Crier « guerre à la guerre » sans dire d’où vient la guerre, ou, pire, en accusant l’Europe, devenue aux yeux des campistes bien plus atlantiste que les Etats-Unis, d’être la fauteuse de guerre, c’est en réalité pratiquer l’union sacrée avec Trump et Poutine et, en filigrane, avec l’extrême droite européenne.

Qui fait la guerre à l’Europe ? Trump et Poutine, ce dernier directement tout de suite. Dire ce qui est n’implique nul soutien aux impérialismes européens, déboussolés par cette situation et structurellement incapables de la surmonter. Le gouvernement danois, qui poursuit désespérément ses achats d’avions aux Etats-Unis, est d’ailleurs une illustration exemplaire de cette incapacité.

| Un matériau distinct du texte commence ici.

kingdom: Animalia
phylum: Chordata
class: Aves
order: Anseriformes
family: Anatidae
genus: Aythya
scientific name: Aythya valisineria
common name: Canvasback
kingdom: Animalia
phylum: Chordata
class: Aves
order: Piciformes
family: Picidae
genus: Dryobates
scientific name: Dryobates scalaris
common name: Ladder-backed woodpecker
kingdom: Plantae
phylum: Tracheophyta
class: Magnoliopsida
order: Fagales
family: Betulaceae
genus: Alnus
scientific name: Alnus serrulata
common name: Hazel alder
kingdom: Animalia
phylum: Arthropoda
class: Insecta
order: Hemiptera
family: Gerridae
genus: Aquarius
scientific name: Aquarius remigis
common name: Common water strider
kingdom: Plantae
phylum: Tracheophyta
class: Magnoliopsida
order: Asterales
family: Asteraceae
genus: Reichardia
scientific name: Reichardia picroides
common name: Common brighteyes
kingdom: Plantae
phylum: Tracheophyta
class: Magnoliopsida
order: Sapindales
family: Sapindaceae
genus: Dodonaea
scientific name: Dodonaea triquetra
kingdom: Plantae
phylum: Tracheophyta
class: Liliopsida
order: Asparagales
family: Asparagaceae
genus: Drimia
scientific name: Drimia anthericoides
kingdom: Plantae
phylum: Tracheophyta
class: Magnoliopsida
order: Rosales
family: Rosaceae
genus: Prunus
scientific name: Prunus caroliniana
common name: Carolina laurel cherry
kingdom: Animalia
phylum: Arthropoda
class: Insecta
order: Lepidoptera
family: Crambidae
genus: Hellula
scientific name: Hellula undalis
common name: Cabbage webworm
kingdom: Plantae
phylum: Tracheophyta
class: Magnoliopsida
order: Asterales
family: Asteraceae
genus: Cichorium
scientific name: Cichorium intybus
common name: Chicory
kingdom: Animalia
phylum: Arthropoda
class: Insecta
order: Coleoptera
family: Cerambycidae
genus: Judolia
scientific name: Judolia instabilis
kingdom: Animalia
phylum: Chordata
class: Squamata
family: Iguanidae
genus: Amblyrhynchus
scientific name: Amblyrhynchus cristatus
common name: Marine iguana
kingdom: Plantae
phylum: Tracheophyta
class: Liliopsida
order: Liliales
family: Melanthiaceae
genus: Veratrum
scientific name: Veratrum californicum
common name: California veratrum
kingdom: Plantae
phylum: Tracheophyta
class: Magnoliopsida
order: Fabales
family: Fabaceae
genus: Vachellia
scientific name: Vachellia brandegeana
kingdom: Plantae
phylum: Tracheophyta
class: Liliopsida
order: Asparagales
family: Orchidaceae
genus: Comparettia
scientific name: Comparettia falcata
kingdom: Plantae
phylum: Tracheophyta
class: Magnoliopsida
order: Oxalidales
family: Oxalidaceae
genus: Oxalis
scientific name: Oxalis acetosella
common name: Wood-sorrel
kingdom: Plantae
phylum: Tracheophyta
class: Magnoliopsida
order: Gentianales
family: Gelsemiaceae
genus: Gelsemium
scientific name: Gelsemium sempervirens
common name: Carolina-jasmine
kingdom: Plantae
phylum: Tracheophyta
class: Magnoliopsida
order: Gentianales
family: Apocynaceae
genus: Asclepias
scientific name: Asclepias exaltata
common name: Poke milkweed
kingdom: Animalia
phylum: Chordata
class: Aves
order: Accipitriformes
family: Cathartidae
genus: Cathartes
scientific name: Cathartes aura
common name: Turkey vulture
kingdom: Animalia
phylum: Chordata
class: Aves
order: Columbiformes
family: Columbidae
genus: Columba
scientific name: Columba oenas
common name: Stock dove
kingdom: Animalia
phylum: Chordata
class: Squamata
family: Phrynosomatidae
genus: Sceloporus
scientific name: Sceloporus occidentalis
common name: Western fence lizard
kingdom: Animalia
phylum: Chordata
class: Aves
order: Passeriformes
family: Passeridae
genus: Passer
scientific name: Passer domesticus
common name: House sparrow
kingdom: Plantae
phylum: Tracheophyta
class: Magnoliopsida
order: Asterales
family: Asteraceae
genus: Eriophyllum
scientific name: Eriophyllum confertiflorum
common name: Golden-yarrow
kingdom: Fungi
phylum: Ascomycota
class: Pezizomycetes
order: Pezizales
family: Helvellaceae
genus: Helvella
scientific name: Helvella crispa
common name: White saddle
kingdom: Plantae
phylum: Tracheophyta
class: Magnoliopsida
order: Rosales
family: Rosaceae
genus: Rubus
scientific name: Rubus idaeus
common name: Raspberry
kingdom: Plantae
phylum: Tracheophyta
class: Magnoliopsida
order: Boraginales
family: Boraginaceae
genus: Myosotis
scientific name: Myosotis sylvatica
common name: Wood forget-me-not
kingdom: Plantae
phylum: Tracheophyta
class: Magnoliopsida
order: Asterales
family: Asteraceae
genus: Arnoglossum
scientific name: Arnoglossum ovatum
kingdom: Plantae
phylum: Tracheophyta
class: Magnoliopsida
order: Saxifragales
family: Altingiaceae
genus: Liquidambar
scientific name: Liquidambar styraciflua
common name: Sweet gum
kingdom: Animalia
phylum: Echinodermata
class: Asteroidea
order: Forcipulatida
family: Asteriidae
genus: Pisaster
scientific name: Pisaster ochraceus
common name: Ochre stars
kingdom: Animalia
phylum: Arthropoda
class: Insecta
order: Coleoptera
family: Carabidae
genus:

L’internationalisme passe par la nécessité d’assumer la question de la défense et de la préparation à la guerre, qui n’implique nul soutien, bien au contraire, aux lois de programmation militaire du type Macron/Lecornu en France ou Merz en Allemagne, car ce n’est pas en gavant les trusts industrialo-financiers de l’armement, ni en produisant en masse des armes et des vecteurs nucléaires, que les peuples seront protégés.

Leur protection passe, tout de suite, par l’armement massif de l’Ukraine en drones, artillerie anti-aérienne, avions non programmés aux Etats-Unis, renseignement, et par l’emploi de la force navale pour liquider immédiatement et totalement le blocus génocidaire de Gaza.

Et cela, ce n’est évidemment pas la politique de Macron : ce devrait être celle d’un gouvernement démocratique représentant la majorité et défendant ses besoins en matière de défense comme dans les questions sociales et écologiques.

Toute campagne contre le « militarisme européen » qui récuse par avance cette alternative n’est en réalité qu’une campagne conduisant à l’union sacrée avec Trump, Poutine et l’extrême droite.